---------- Source information ----------
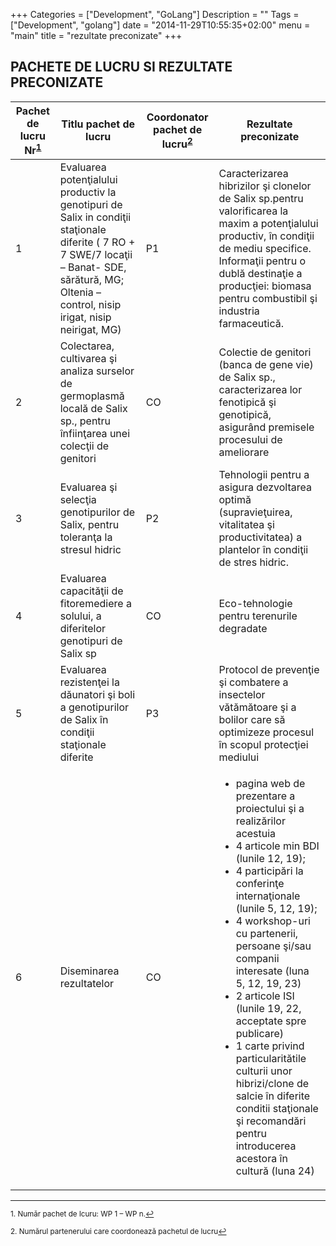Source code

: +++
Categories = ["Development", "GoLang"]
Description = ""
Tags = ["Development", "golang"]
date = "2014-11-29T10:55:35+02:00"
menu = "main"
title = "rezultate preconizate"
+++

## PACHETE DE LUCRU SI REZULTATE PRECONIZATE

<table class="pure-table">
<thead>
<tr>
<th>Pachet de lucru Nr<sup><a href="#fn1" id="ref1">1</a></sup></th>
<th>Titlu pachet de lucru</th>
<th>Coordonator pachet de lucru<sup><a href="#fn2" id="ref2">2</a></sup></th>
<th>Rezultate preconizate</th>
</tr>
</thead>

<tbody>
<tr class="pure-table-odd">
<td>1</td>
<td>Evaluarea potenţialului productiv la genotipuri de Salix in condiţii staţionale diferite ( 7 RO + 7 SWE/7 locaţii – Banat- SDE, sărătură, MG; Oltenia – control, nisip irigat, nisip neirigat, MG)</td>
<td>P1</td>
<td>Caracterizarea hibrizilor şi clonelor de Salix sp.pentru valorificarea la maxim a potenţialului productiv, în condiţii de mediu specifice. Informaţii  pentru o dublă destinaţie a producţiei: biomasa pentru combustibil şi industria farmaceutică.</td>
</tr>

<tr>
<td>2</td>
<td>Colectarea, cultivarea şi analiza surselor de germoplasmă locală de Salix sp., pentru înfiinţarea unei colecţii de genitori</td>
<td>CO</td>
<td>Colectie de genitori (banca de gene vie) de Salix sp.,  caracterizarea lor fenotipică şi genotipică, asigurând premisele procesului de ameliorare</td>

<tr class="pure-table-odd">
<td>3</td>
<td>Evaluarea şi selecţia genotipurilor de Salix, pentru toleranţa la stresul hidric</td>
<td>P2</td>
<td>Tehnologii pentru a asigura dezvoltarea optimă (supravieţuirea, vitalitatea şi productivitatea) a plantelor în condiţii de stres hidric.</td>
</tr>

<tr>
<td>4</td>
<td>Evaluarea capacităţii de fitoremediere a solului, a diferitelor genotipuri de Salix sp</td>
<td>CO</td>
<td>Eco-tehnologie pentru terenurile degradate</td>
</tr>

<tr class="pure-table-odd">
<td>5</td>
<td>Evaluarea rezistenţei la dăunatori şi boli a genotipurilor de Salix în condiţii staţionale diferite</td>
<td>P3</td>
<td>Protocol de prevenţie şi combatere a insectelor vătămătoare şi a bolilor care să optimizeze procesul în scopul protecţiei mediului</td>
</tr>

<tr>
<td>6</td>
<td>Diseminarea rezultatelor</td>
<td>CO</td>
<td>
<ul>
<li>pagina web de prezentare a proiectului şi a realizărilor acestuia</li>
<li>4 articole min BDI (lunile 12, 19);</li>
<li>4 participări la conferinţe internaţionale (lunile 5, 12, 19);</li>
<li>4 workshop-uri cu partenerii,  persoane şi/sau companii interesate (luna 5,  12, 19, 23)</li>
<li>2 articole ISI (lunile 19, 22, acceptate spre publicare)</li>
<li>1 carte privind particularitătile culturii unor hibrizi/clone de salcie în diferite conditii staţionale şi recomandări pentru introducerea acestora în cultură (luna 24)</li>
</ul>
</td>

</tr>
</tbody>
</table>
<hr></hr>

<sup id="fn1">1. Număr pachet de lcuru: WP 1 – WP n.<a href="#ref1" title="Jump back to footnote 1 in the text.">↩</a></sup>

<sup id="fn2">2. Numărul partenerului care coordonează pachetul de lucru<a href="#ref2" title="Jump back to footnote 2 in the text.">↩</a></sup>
----------
---------- Source information ----------
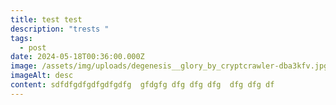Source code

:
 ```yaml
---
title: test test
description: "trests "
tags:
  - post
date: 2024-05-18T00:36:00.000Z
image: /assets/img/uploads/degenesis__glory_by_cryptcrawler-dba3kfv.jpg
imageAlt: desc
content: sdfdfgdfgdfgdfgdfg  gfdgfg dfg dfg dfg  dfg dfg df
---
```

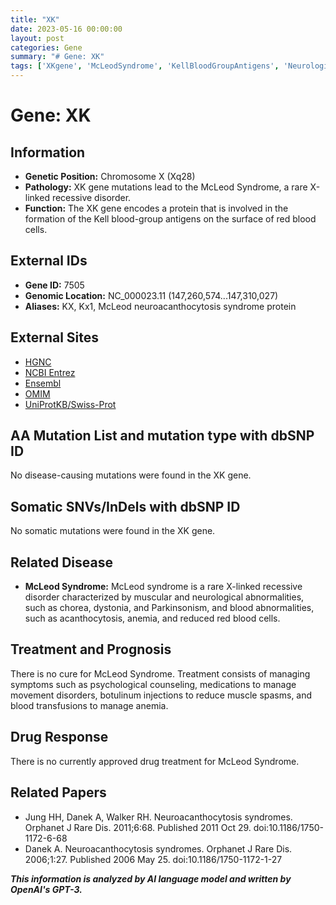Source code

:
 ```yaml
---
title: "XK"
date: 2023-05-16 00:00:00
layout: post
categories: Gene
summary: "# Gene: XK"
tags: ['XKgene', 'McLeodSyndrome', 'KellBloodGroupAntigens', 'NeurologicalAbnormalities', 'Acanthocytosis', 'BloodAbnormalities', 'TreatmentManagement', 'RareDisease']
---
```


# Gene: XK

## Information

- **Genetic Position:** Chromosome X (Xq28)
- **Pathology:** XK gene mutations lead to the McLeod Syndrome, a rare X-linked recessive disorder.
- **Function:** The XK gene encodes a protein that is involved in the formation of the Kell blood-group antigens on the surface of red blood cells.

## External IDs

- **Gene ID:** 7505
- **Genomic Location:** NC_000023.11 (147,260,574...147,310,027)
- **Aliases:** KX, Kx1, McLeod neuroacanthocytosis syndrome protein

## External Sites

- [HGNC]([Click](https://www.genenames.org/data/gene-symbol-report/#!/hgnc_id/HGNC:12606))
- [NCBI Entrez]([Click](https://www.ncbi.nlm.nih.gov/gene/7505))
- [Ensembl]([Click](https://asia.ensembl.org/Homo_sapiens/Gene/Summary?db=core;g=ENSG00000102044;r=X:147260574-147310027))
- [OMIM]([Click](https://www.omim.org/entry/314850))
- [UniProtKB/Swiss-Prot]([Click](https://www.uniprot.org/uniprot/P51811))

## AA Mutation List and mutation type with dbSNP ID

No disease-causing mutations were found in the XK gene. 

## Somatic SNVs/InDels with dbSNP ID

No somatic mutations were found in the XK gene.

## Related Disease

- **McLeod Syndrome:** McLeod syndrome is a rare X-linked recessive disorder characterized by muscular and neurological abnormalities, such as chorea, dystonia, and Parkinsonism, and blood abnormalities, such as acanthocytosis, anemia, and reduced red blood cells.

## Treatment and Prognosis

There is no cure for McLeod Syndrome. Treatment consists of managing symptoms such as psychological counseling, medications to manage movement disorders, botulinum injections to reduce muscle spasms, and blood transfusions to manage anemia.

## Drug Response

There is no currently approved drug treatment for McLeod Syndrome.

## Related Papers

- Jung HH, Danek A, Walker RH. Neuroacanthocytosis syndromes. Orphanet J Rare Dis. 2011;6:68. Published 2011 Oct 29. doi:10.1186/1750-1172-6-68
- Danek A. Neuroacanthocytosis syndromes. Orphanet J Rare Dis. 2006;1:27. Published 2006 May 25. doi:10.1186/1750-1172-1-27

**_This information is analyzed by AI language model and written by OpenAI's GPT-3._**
----------
---------- Source information ----------
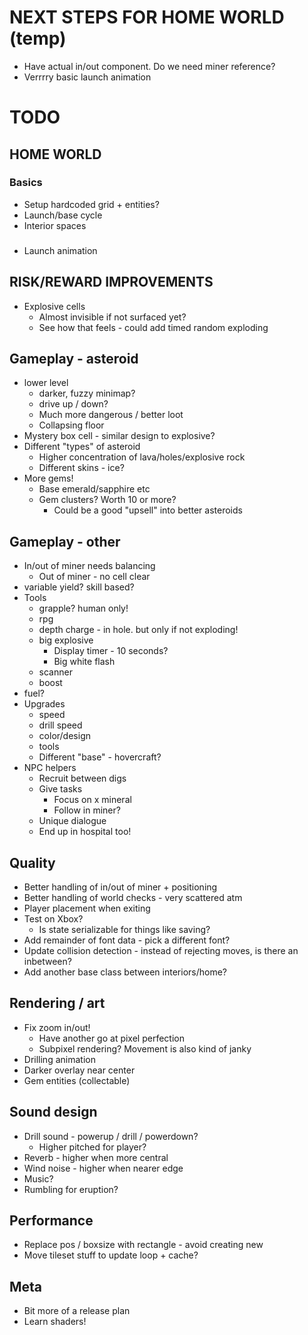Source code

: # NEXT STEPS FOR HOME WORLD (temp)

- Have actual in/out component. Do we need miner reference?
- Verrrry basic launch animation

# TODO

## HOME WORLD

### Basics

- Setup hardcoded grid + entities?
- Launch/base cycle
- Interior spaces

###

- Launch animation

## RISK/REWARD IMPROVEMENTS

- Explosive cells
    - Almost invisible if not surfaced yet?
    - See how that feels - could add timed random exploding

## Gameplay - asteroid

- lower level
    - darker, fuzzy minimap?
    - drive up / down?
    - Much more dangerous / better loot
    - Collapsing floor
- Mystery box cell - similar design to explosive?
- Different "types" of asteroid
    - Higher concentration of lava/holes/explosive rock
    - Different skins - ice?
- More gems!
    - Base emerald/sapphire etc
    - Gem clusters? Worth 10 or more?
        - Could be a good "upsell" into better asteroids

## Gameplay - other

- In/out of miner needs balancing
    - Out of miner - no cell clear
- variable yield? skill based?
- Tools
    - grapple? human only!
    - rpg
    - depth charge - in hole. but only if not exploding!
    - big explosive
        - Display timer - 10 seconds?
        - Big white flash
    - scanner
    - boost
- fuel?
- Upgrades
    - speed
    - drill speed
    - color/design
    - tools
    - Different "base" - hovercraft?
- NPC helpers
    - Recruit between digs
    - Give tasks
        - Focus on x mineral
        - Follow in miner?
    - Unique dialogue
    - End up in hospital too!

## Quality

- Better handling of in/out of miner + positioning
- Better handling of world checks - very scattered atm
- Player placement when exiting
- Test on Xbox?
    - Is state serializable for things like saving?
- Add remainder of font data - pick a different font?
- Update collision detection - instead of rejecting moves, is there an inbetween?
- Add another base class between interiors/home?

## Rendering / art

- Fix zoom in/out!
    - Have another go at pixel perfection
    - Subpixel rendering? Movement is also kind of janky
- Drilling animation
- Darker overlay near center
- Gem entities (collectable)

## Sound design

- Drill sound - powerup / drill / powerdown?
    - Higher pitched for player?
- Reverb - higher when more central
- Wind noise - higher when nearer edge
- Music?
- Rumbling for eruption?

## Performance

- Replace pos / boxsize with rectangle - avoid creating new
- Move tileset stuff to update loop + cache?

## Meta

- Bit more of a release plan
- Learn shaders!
----------
### Exercise prompt
What lines above hold the word "protein"? Pull each one out.

### Written solution
- **Function:** The XK gene encodes a protein that is involved in the formation of the Kell blood-group antigens on the surface of red blood cells.
- **Aliases:** KX, Kx1, McLeod neuroacanthocytosis syndrome protein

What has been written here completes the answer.